TASK DIRECTIONS - Reproduce the passage of the WLUC text from "Pellonpaa became a" to "September 1, 2018.", word for word.

For 53 years and more than 2,650 weekly episodes straight, WLUC produced an hour-long show called Suomi Kutsuu (Finland Calling), the only Finnish language program in the United States. The show debuted on March 27, 1962, initially created to boost tourism to Nordic countries, and featured Finnish culture, music, and discussions with wide-ranging guests including taxi drivers, out-of-town visitors to the area, and several presidents of Finland.

The host of every episode was Carl Pellonpaa, a former figure on Finnish radio who wore a signature powder blue sport coat. Camera operators had to learn a few words of Finnish just to be able to follow the show.

"In November I did a swan dive onto my garage floor and fractured my knee cap and sprained my right wrist and battered my face up a little bit like in a boxing match ... the kids piled me into the back seat and I laid there and they took me to the studio and I did the show."
 – Carl Pellonpaa, 2015

Pellonpaa never missed an episode despite having open-heart surgery, two hip replacements, and cancer throughout his tenure. In the 1960s, he once hosted the show via telephone because he had mumps. Over the decades, Pellonpaa switched from a live broadcast to pre-taping the program on Wednesdays, and he began to incorporate more English translations. In the show's early years, about 25% of the Marquette area had Norwegian ancestry.

Pellonpaa became a beloved figure among Yoopers. In the Marquette area, his Nielsen ratings beat Fox News Sunday and NBC's Meet the Press. When 84-year-old Pellonpaa announced his retirement, with the Suomi Kutsuu series finale on March 29, 2015, The Wall Street Journal wrote that Pellonpaa's career "far outpaces David Letterman, Johnny Carson and Saturday Night Live. Some might say he is Finnished."

Pellonpaa hosted 22 tours to Finland and dozens of dances to Finnish music. In 1988, he was awarded the Order of the White Rose from then President Mauno Koivisto for hosting the program and for inspiring tourism to Finland. Carl Pellonpaa died on September 1, 2018.

===Previous logo===

Previous logo.

WLUC used the same multicolored "6" logo for many years from as early as the early 1990s until September 2008. From about 1989 until 1992, a similar metallic-looking "6" was used with a rainbow slash underneath. The rainbow, while used with on-air promos and the news open, was never used on mic flags during this time. From the time WLUC went on the air in 1956, network logos were always separate from the channel logo. That changed in 1992 when the ABC ball was lodged inside the "6".

When the station switched to primary NBC in 1995, it simply replaced the ABC logo with the letters "NBC" rather than place the network's peacock alongside the "6" as many NBC affiliates do. The logo design, however, became somewhat dated at that point as computer graphics improved and the years went on. From this point until abandoning the rainbow "6", a viewer unfamiliar to the market could accidentally discern that WLUC was an ABC affiliate. On September 8, 2008, it phased out its "multicolored" 6 logo and went with the letters "TV 6" inside an oval tilted to the right. It also changed its longtime slogan from "Someplace Special" (used since the early 1980s) to "Upper Michigan's Source".

STORED DATA -
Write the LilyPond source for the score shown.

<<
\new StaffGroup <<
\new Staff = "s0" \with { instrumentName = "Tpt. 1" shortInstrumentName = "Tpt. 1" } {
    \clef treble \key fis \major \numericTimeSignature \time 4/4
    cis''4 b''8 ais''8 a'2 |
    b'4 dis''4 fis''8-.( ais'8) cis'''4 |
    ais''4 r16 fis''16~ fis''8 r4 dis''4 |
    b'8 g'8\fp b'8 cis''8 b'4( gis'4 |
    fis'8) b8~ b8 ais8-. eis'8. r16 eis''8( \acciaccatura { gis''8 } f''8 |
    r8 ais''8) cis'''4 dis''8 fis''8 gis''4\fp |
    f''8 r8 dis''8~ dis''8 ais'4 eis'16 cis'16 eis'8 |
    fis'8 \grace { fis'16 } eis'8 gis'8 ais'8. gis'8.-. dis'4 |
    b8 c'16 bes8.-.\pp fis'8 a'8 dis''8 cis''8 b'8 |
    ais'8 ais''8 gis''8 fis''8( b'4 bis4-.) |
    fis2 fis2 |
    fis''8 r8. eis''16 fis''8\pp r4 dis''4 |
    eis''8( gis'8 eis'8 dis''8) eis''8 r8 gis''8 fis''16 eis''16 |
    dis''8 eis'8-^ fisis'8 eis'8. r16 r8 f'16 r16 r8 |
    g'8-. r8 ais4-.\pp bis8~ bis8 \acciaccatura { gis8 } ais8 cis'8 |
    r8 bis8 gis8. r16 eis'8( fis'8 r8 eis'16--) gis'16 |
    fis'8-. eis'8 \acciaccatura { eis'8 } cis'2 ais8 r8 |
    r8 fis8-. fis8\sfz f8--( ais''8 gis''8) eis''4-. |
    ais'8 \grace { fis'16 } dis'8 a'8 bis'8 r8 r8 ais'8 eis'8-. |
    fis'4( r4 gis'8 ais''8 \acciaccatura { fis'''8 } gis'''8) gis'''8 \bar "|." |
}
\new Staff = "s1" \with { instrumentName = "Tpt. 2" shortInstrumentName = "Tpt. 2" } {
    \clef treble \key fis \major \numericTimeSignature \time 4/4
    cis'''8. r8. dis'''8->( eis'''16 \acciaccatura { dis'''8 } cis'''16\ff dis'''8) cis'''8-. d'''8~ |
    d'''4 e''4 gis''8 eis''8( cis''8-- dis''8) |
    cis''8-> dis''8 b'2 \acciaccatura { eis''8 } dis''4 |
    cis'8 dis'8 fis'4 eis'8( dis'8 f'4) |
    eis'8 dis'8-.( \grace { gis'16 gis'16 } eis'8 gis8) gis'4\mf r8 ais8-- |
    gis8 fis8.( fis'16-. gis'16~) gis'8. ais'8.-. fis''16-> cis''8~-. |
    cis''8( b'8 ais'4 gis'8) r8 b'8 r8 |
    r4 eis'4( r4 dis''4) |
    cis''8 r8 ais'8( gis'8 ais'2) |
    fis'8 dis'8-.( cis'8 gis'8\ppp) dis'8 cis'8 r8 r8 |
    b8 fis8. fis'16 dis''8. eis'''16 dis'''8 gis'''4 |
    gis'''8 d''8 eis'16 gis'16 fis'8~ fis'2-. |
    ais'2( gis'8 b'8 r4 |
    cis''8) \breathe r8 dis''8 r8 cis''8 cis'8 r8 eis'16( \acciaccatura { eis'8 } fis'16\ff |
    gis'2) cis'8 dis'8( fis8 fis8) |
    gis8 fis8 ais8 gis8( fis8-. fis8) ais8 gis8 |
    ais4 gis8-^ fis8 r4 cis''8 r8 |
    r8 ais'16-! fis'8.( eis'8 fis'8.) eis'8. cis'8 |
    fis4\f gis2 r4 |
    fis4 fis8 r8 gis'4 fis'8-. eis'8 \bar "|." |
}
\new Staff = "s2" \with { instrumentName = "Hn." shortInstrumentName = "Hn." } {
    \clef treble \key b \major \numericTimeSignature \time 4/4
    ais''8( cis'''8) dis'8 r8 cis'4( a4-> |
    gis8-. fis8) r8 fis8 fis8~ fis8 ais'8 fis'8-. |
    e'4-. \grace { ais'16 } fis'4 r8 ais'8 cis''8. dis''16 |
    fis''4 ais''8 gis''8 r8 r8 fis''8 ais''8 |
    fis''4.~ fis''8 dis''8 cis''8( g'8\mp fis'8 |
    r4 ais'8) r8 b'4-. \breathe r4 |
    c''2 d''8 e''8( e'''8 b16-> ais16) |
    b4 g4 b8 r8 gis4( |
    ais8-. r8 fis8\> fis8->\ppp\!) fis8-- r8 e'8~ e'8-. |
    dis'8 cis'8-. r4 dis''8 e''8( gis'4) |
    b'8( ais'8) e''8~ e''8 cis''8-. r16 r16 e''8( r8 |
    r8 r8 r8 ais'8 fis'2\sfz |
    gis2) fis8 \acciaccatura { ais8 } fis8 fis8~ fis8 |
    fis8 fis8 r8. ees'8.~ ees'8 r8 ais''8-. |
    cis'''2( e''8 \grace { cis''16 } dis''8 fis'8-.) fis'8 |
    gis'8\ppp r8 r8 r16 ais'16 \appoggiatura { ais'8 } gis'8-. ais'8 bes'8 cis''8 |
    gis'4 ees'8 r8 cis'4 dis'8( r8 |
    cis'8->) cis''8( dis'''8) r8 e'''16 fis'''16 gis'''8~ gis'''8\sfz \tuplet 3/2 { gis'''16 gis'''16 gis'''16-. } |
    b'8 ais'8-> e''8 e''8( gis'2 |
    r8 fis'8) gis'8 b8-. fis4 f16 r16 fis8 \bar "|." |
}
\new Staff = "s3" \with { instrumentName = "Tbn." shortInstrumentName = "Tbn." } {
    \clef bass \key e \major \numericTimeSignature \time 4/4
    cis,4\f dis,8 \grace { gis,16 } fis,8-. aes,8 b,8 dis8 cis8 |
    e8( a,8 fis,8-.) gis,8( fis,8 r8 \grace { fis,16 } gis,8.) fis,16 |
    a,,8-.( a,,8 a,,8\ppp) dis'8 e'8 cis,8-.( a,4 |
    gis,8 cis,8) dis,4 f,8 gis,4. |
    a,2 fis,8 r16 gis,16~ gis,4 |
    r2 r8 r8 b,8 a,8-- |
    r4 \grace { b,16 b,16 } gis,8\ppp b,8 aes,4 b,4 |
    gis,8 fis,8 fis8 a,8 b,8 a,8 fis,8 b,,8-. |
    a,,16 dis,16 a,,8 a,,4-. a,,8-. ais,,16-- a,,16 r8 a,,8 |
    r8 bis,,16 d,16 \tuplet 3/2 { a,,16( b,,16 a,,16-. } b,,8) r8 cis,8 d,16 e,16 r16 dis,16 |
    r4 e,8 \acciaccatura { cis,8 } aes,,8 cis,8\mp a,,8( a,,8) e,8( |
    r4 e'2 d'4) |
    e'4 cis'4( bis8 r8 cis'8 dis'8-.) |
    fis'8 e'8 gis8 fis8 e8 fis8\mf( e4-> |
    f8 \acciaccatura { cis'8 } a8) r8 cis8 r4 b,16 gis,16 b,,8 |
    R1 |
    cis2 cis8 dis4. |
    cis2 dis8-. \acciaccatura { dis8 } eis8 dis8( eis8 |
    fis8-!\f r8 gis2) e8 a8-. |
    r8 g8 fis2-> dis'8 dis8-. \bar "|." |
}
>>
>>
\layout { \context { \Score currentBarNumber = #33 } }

EXERCISE OUTPUT -
Pellonpaa became a beloved figure among Yoopers. In the Marquette area, his Nielsen ratings beat Fox News Sunday and NBC's Meet the Press. When 84-year-old Pellonpaa announced his retirement, with the Suomi Kutsuu series finale on March 29, 2015, The Wall Street Journal wrote that Pellonpaa's career "far outpaces David Letterman, Johnny Carson and Saturday Night Live. Some might say he is Finnished."

Pellonpaa hosted 22 tours to Finland and dozens of dances to Finnish music. In 1988, he was awarded the Order of the White Rose from then President Mauno Koivisto for hosting the program and for inspiring tourism to Finland. Carl Pellonpaa died on September 1, 2018.